## Exercise directions
What follows is a set of entries; retype all of them exactly.

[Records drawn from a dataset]

BEGIN

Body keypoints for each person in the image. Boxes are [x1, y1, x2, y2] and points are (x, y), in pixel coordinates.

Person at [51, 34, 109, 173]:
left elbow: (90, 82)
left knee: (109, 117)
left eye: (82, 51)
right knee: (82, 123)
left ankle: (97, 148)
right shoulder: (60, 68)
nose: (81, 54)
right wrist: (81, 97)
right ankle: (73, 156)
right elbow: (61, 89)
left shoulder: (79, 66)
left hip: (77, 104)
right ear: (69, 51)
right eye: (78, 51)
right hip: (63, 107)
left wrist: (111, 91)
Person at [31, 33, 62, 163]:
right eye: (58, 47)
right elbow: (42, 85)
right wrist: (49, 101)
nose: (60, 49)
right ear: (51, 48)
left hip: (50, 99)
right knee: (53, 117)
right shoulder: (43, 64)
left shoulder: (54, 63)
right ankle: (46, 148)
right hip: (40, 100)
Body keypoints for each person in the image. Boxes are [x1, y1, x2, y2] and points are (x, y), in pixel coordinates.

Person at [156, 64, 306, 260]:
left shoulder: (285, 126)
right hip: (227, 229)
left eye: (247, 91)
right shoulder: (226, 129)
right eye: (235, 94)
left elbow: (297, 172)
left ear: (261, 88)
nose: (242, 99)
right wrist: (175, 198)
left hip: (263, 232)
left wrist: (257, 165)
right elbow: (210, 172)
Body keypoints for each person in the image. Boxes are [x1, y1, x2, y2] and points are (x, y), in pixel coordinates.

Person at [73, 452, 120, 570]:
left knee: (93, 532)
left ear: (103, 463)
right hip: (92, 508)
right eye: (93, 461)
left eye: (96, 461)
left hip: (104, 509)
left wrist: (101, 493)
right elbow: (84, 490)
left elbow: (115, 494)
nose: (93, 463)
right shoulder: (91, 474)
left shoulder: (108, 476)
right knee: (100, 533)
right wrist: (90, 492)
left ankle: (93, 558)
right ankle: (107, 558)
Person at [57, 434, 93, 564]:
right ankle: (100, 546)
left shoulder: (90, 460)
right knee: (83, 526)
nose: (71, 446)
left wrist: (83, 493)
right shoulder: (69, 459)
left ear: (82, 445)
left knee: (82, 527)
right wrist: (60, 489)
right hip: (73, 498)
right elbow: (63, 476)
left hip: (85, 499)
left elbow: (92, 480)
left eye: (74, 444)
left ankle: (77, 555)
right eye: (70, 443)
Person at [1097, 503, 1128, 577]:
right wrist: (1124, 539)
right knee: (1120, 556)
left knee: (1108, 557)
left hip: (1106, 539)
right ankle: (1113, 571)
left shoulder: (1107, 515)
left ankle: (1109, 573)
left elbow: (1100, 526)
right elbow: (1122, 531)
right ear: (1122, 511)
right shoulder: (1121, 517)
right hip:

END

## Reply to the task
Body keypoints for each person in the image. Boxes are [x1, y1, x2, y2] and points are (x, y), in pixel coordinates.

Person at [51, 34, 109, 173]:
left elbow: (90, 82)
left knee: (109, 117)
left eye: (82, 51)
right knee: (82, 123)
left ankle: (97, 148)
right shoulder: (60, 68)
nose: (81, 54)
right wrist: (81, 97)
right ankle: (73, 156)
right elbow: (61, 89)
left shoulder: (79, 66)
left hip: (77, 104)
right ear: (69, 51)
right eye: (78, 51)
right hip: (63, 107)
left wrist: (111, 91)
Person at [31, 33, 62, 163]:
right eye: (58, 47)
right elbow: (42, 85)
right wrist: (49, 101)
nose: (60, 49)
right ear: (51, 48)
left hip: (50, 99)
right knee: (53, 117)
right shoulder: (43, 64)
left shoulder: (54, 63)
right ankle: (46, 148)
right hip: (40, 100)
Body keypoints for each person in the image. Boxes are [x1, y1, x2, y2] and points are (x, y), in pixel coordinates.

Person at [156, 64, 306, 260]:
left shoulder: (285, 126)
right hip: (227, 229)
left eye: (247, 91)
right shoulder: (226, 129)
right eye: (235, 94)
left elbow: (297, 172)
left ear: (261, 88)
nose: (242, 99)
right wrist: (175, 198)
left hip: (263, 232)
left wrist: (257, 165)
right elbow: (210, 172)
Body keypoints for each person in the image. Boxes are [x1, y1, x2, y2] and points are (x, y), in pixel coordinates.

Person at [73, 452, 120, 570]:
left knee: (93, 532)
left ear: (103, 463)
right hip: (92, 508)
right eye: (93, 461)
left eye: (96, 461)
left hip: (104, 509)
left wrist: (101, 493)
right elbow: (84, 490)
left elbow: (115, 494)
nose: (93, 463)
right shoulder: (91, 474)
left shoulder: (108, 476)
right knee: (100, 533)
right wrist: (90, 492)
left ankle: (93, 558)
right ankle: (107, 558)
Person at [57, 434, 93, 564]:
right ankle: (100, 546)
left shoulder: (90, 460)
right knee: (83, 526)
nose: (71, 446)
left wrist: (83, 493)
right shoulder: (69, 459)
left ear: (82, 445)
left knee: (82, 527)
right wrist: (60, 489)
right hip: (73, 498)
right elbow: (63, 476)
left hip: (85, 499)
left elbow: (92, 480)
left eye: (74, 444)
left ankle: (77, 555)
right eye: (70, 443)
Person at [1097, 503, 1128, 577]:
right wrist: (1124, 539)
right knee: (1120, 556)
left knee: (1108, 557)
left hip: (1106, 539)
right ankle: (1113, 571)
left shoulder: (1107, 515)
left ankle: (1109, 573)
left elbow: (1100, 526)
right elbow: (1122, 531)
right ear: (1122, 511)
right shoulder: (1121, 517)
right hip:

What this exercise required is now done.